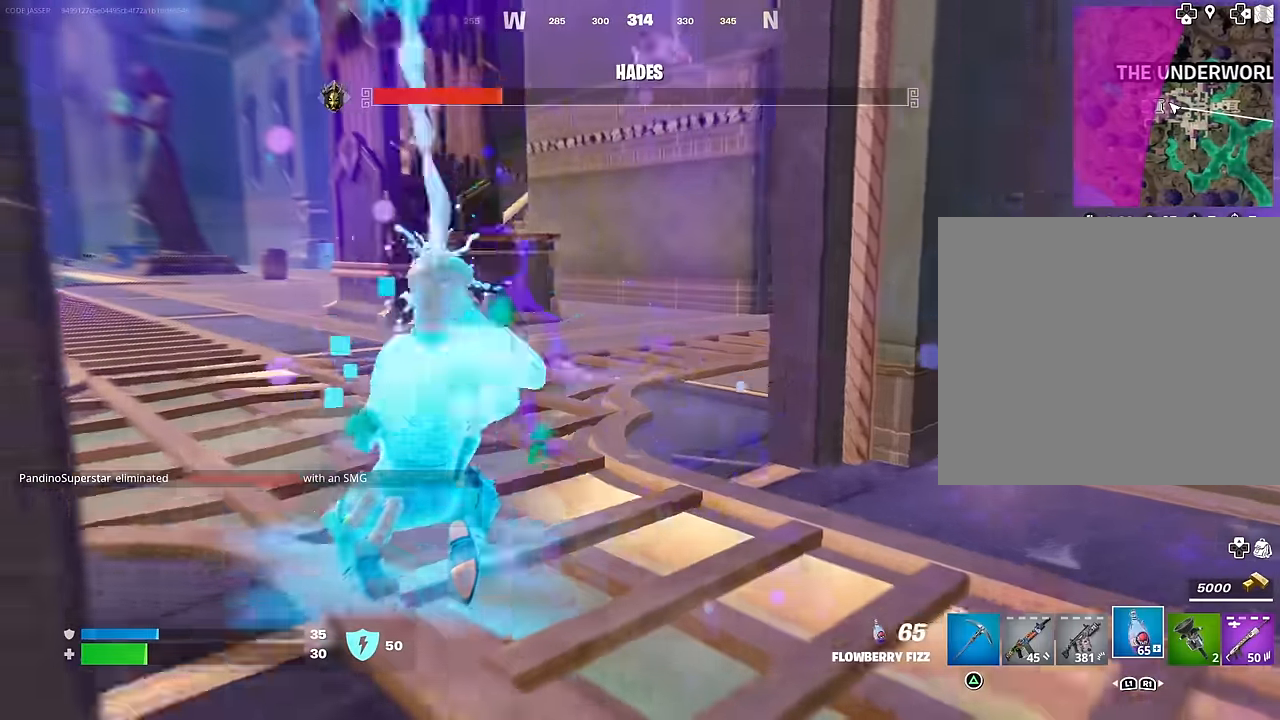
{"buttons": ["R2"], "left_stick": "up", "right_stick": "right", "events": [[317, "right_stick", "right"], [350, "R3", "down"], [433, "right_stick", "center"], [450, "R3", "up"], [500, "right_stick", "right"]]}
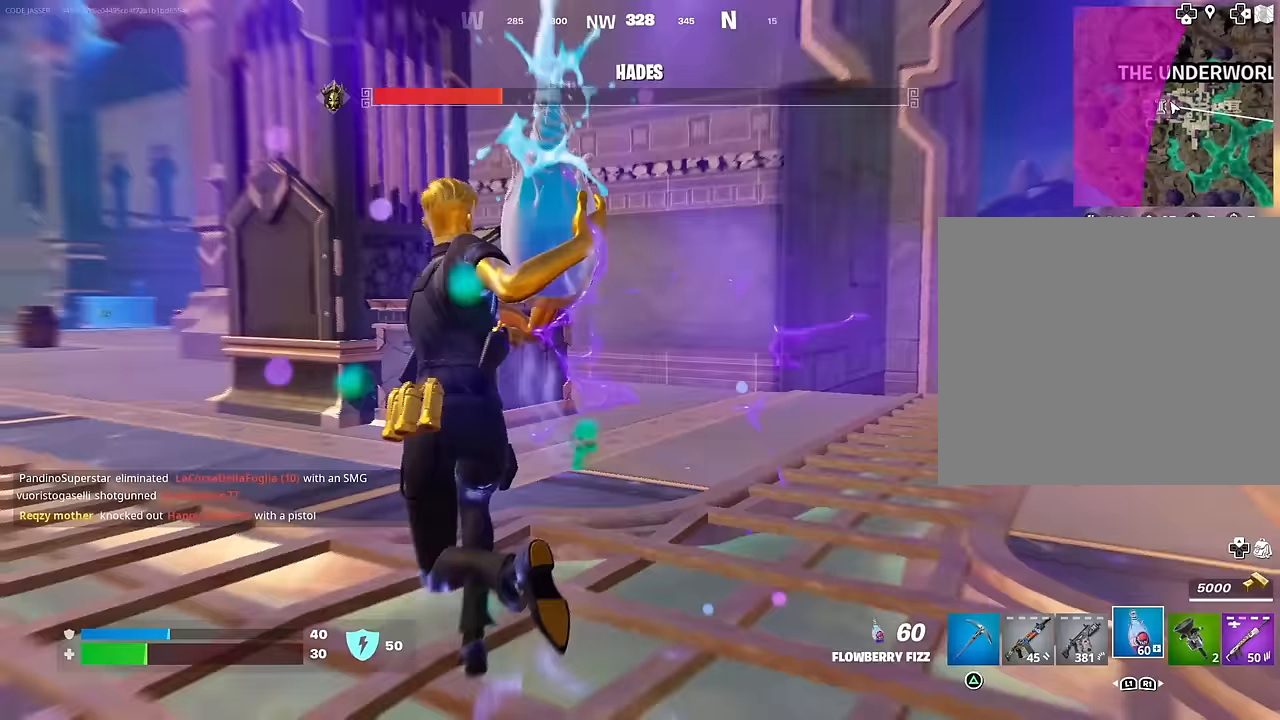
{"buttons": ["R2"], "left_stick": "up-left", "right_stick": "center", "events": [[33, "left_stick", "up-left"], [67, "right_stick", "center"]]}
____________
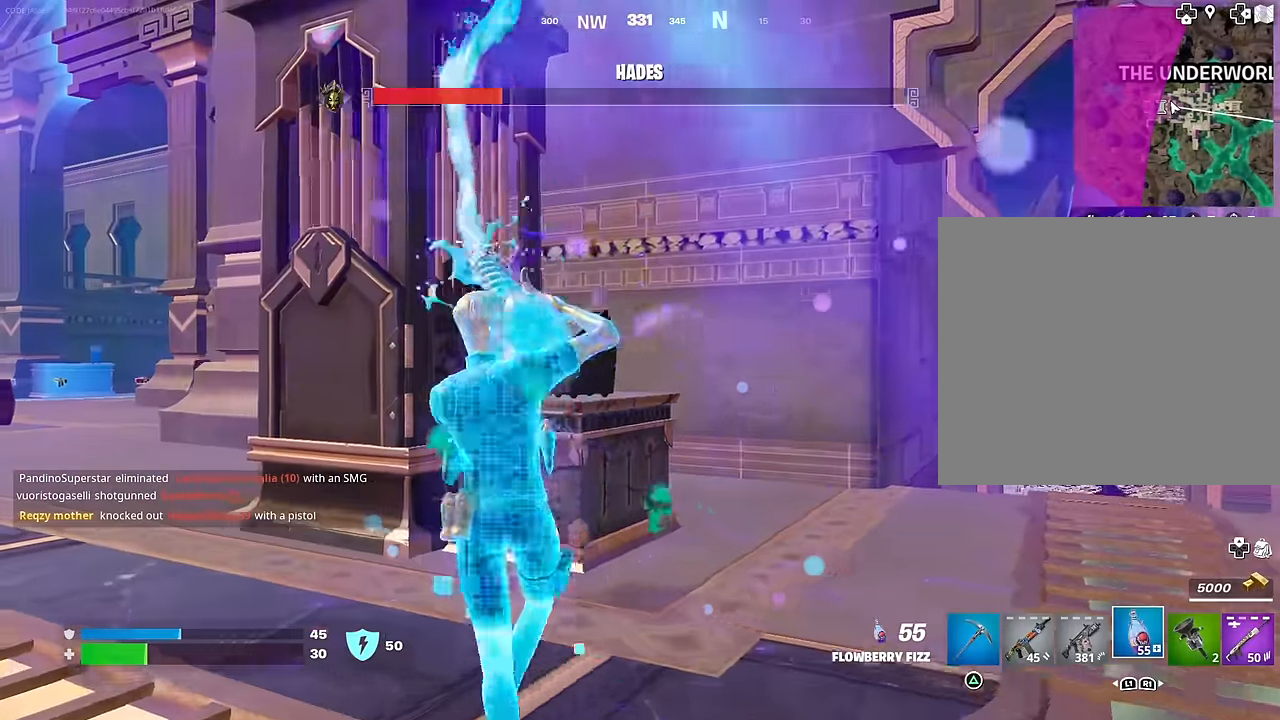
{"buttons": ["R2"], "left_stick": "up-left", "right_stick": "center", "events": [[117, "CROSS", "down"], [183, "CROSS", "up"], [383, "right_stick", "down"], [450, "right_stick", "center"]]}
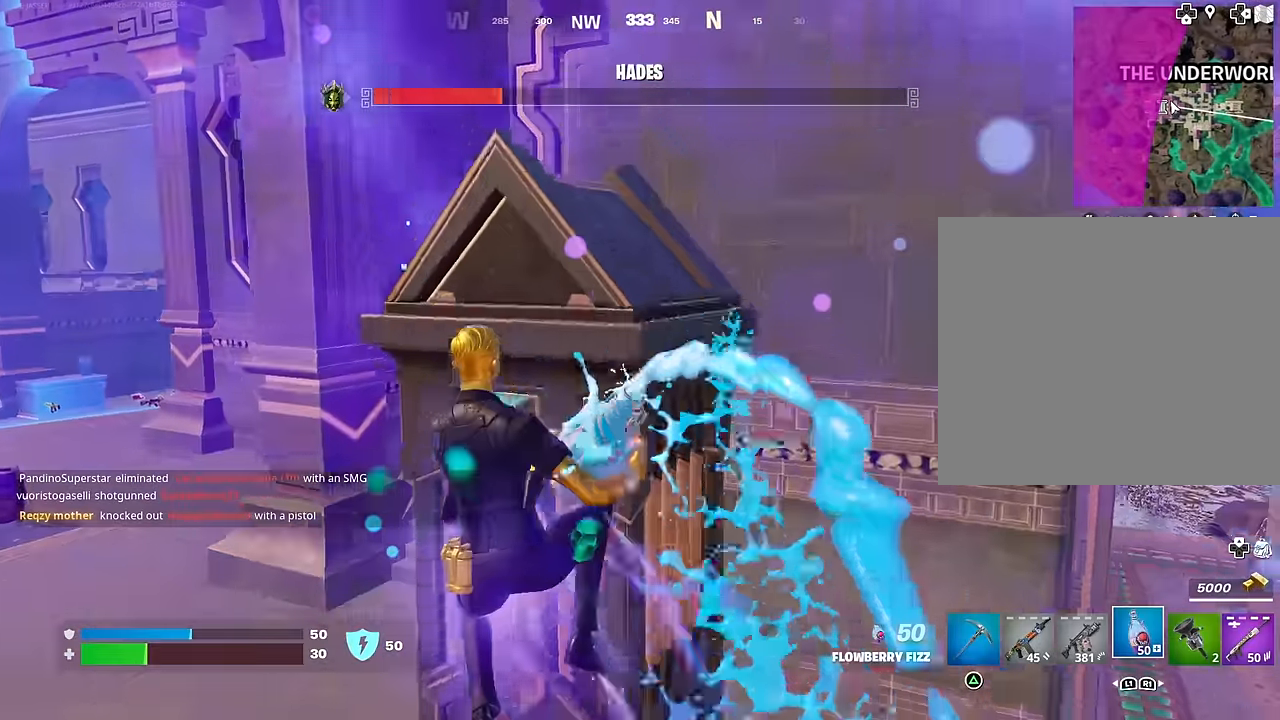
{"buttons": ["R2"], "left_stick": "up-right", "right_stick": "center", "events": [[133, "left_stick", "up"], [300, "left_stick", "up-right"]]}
____________
Starting from the records above, copy each line where the string "down" is found.

{"buttons": ["R2"], "left_stick": "up", "right_stick": "right", "events": [[317, "right_stick", "right"], [350, "R3", "down"], [433, "right_stick", "center"], [450, "R3", "up"], [500, "right_stick", "right"]]}
{"buttons": ["R2"], "left_stick": "up-left", "right_stick": "center", "events": [[117, "CROSS", "down"], [183, "CROSS", "up"], [383, "right_stick", "down"], [450, "right_stick", "center"]]}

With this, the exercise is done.